(Lesetext)
▼
Lüftungskonzept stellt Luftwechsel in dicht gebauten Häusern sicher

In gut gedämmten, dichten Häusern findet kein natürlicher Luftwechsel durch Ritzen, undichte Fenster oder Türen statt. Das ist zum einen erwünscht, fließt mit der warmen Luft doch auch Energie ab, die im Haus gehalten werden soll. Auf der anderen Seite ist aber ein gewisser Luftwechsel nötig, damit Feuchtigkeit und Luftschadstoffe abtransportiert werden können. Feuchtigkeit kann zu Schimmelbildung und anderen Schäden führen, die die Gesundheit beeinträchtigen können. Und auch Gerüche, ausdünstende Möbelstücke, Tabakrauch und kleinste Partikel wie Staub, Pollen oder auch Viren und Bakterien belasten die Raumluft.

Energiesparverordnung fordert Lüftungskonzept

Die aktuelle Energieeinsparverordnung EnEV fordert daher in Paragraph 6 zum einen, dass Häuser luftdicht gebaut werden, zu anderen aber auch, dass „zu errichtende Gebäude so auszuführen sind, dass der zum Zwecke der Gesundheit und Beheizung erforderliche Mindestluftwechsel sichergestellt ist“.

Um sicherzustellen, dass der nötige Luftwechsel nicht den Energiesparmaßnahmen zum Opfer fällt, muss daher seit 2009 für alle neuen und modernisierten Gebäude ein sogenanntes Lüftungskonzept erstellt werden. Dabei handelt es sich genau genommen nicht um ein Konzept, sondern um eine Prüfung. Mit Hilfe von Angaben zu Gebäudetyp, Windverhältnissen, Luftdichtheit und so weiter wird untersucht, mit welchen Maßnahmen ein ausreichender Luftwechsel sichergestellt werden kann.
▲
(Datensätze)
▼
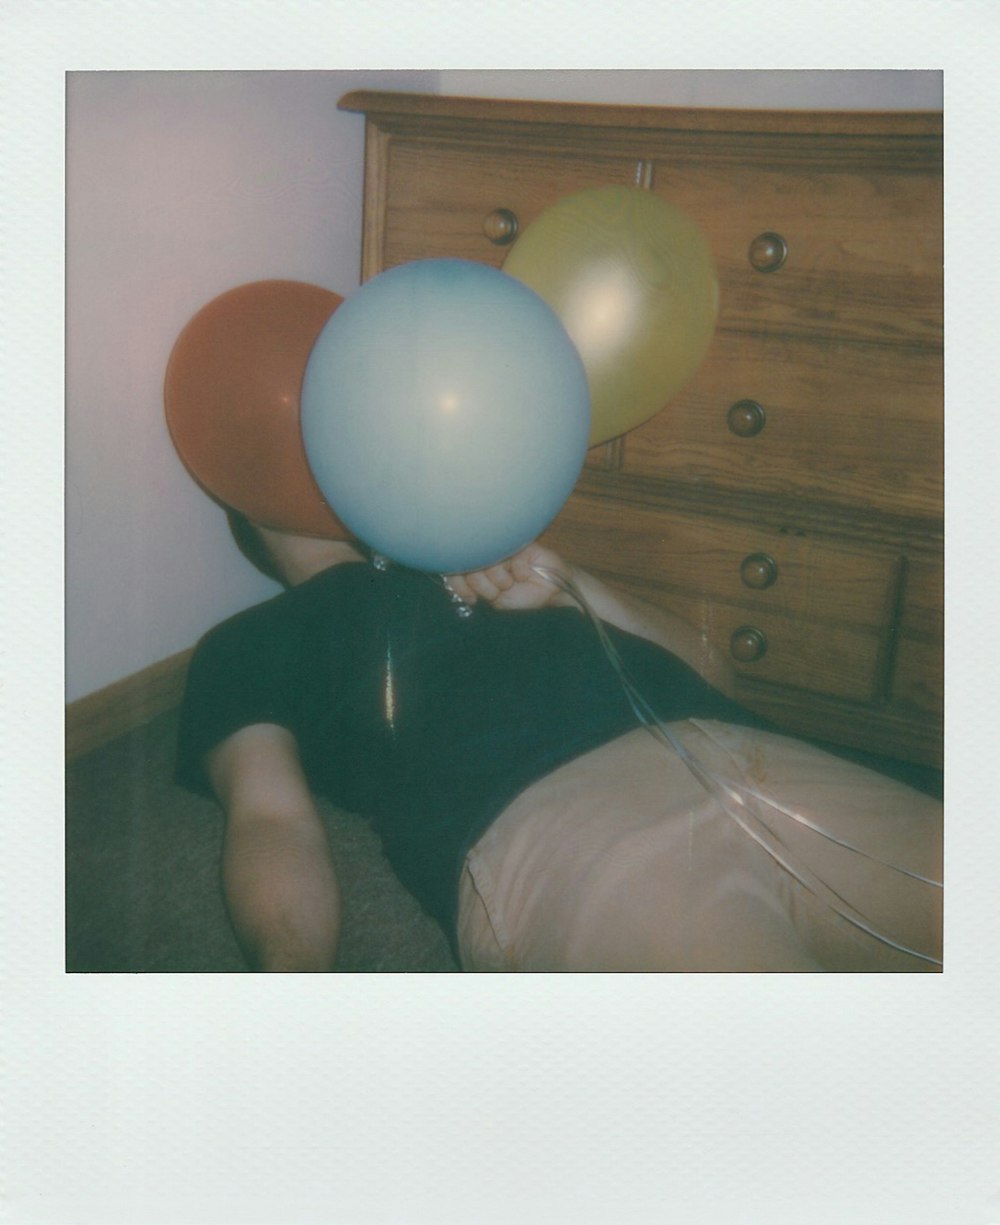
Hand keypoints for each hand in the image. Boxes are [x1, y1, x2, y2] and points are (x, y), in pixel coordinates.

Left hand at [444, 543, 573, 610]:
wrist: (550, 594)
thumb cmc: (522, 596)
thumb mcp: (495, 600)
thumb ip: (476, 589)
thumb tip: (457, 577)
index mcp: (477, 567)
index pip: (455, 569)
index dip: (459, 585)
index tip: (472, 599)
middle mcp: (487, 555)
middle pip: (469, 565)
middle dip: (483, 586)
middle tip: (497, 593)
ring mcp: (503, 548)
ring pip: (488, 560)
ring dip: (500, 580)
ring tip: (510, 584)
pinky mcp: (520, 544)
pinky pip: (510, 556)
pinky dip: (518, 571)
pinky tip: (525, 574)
▲
▼
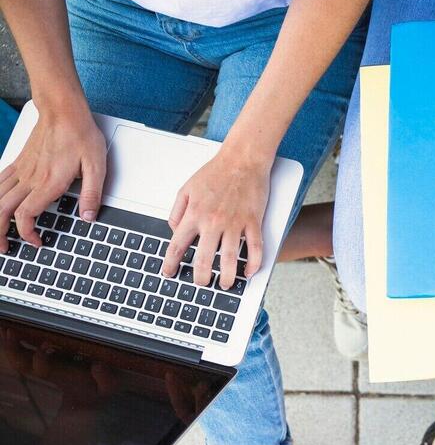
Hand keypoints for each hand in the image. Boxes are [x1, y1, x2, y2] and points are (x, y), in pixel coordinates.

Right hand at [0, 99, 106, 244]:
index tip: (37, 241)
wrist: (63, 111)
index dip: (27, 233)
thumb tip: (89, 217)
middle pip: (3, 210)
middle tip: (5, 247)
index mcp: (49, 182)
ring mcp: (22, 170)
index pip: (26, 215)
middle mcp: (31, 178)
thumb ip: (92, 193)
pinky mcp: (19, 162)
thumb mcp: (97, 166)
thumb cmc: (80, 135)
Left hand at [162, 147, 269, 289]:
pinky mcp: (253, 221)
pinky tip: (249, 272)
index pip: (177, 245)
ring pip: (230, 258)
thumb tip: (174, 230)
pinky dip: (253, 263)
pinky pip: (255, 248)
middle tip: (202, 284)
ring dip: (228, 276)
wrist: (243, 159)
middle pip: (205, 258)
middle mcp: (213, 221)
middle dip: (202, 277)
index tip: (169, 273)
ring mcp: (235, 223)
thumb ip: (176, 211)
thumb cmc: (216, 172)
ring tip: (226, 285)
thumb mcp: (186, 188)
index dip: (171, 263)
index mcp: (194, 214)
▲
Seit welchem Jahr muss laut Lesetext für alle neuen und modernisierten Gebäude ein Lüftungskonzept erstellt werden? Stütze dich ausschließlich auf den Lesetext.

Seit 2009.